EXERCISE DIRECTIONS:
Pull every line from the records that has the word "Toevoegen" in it.

*** Begin section ***

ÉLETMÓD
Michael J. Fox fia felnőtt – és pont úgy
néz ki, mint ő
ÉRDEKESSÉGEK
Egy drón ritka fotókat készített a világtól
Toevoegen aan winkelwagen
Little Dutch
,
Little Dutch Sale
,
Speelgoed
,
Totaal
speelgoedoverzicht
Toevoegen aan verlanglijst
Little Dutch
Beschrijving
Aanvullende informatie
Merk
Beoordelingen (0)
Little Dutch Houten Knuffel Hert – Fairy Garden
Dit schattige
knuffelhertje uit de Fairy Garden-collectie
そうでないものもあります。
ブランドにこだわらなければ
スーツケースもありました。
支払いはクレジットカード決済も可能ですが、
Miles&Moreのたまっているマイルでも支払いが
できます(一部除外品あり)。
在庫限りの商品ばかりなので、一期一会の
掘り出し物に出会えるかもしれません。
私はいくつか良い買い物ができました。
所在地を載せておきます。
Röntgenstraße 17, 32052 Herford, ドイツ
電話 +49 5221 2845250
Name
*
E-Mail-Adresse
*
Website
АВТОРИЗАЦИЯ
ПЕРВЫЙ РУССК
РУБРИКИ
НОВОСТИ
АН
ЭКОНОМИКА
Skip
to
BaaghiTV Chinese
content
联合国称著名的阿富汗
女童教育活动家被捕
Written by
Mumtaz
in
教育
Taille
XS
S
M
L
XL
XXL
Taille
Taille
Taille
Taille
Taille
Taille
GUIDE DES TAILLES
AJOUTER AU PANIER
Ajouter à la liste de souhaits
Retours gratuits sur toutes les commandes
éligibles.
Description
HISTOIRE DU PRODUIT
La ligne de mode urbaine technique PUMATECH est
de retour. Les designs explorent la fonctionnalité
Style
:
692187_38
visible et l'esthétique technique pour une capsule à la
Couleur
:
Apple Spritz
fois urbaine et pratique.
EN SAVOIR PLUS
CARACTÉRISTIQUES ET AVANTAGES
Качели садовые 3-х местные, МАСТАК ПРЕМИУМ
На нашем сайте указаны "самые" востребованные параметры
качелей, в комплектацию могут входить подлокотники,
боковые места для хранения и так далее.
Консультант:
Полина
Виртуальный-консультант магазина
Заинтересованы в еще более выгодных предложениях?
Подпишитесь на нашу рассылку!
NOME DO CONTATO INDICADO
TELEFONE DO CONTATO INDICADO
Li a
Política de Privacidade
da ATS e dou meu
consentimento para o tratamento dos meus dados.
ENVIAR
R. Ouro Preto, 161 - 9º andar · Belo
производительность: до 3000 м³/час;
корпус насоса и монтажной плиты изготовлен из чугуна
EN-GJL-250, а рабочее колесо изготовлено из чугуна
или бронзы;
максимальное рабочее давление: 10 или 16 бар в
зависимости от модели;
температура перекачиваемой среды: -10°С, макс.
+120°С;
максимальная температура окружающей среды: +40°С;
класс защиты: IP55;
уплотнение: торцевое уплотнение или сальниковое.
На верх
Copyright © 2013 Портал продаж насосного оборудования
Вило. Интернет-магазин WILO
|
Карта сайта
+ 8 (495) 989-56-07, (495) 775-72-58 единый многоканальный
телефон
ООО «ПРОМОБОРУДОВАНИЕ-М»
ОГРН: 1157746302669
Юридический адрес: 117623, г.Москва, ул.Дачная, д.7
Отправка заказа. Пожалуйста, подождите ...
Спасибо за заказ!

*** End section ***

EXERCISE RESPONSE:
Toevoegen aan winkelwagen
Toevoegen aan verlanglijst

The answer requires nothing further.